凍結融解胚移植をホルモン補充周期(HRT)で行った時に、予期せぬ卵胞発育・排卵は一定頻度で起こり得ます。高齢女性や卵巣予備能が低下している女性では、胞状卵胞が減少し、インヒビンのFSH抑制効果が弱まることで前周期の黄体期から早期卵胞発育が起こるためだと考えられています。
ホルモン補充周期の初期エストロゲン用量が高ければ、予期せぬ卵胞発育を防ぐことができるという研究報告(Simon A, et al. Fertil Steril 1999)もありますが、育ってきた際に移植をキャンセルするか続けるかは悩ましいポイントでもあります。
予期しない排卵(HRT周期)でも管理すれば胚移植成績は変わらないという報告をご紹介します。

≪ポイント≫

ホルモン補充周期における予期しない卵胞発育と排卵した場合の凍結融解胚移植成績は、通常のホルモン補充周期と比べて成績差は認めず妊娠高血圧症候群リスク低下が認めたことがわかりました。

≪論文紹介≫

Rusha Yin, et al. Fertil Steril. 2023 Jun;119(6):985-993. doi: 10.1016/j.fertnstert.2023.02.011.

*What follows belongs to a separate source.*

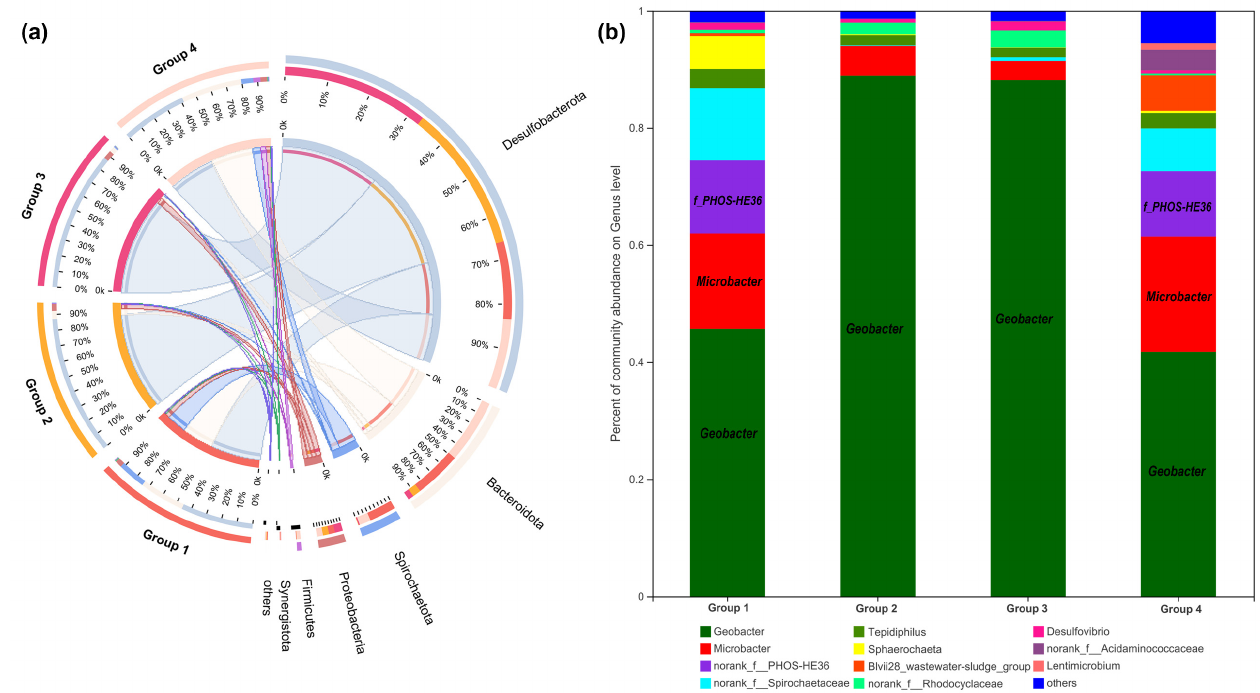
Figure 7. Microbial community analysis of anode biofilms in different groups. The relative abundance of microbial community compositions at the phylum ( a ), and genus level ( b ), respectively.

ホルモン補充周期における予期しない卵胞発育と排卵が妊娠転帰に及ぼす影響を検討した単一医療施設で行われたレトロスペクティブコホート研究です。
2014年1月から2020年12月にホルモン補充周期での単一凍結融解胚盤胞移植を実施した1,427名を対象としました。ホルモン補充周期における予期しない卵胞発育と排卵が妊娠転帰に及ぼす影響を、生児獲得率、生化学的妊娠率、臨床妊娠率、妊娠継続率で比較検討しました。
結果:
ホルモン補充周期における予期しない卵胞発育と排卵した女性(排卵群)161名と、ホルモン補充周期で卵胞発育を認めなかった女性(対照群)1,266名がリクルートされました。排卵群の女性は年齢が高く、血清FSH値が高く、血清AMH値が低い傾向がありました。傾向スコアマッチング後、2群間の患者背景は同等であり、生児獲得率(排卵群39.0% vs. 対照群39.0%)、生化学妊娠率(排卵群60.3% vs. 対照群58.2%)、臨床妊娠率(排卵群53.4% vs. 対照群50.7%)、妊娠継続率(排卵群42.5% vs. 対照群40.4%)に有意差は認められませんでした。さらに、排卵群では妊娠高血圧症候群(HDP)のリスクが低くなりました(1.6%対15.3%)。単胎の生児を出産した女性のサブグループ解析でも、ホルモン補充周期における予期せぬ卵胞発育および排卵は、HDPのリスク低下(aOR、0.070;95%CI、0.007-0.712)およびLGA児のリスク上昇(aOR、4.046;95%CI、1.319-12.414)と関連していました。

≪私見≫

今回のプロトコールはE2 6-8mg/dayをday3から開始し、day8-12に10mmを超える発育卵胞があれば注意深く観察し、14mmを超えると尿中LHキットを1-2日おきにチェックしhCGトリガーでの排卵誘発もしくは自然排卵した日を排卵日と想定し同日から外因性プロゲステロン投与を行、5日後に胚移植を実施しています。今回は排卵日のホルモン値を測定していないので、ここは個人的には知りたかったポイントです。

予期しない排卵(HRT周期)での胚移植成績についてポジティブな報告(Su Y, et al. Hum Reprod 2021;36:1542–51.)、ネガティブな報告(Yang X, et al. Int J Clin Exp Pathol 2013; 6:718–23.)ともにありますが、現在のところはポジティブな報告の方が多い印象をうけています。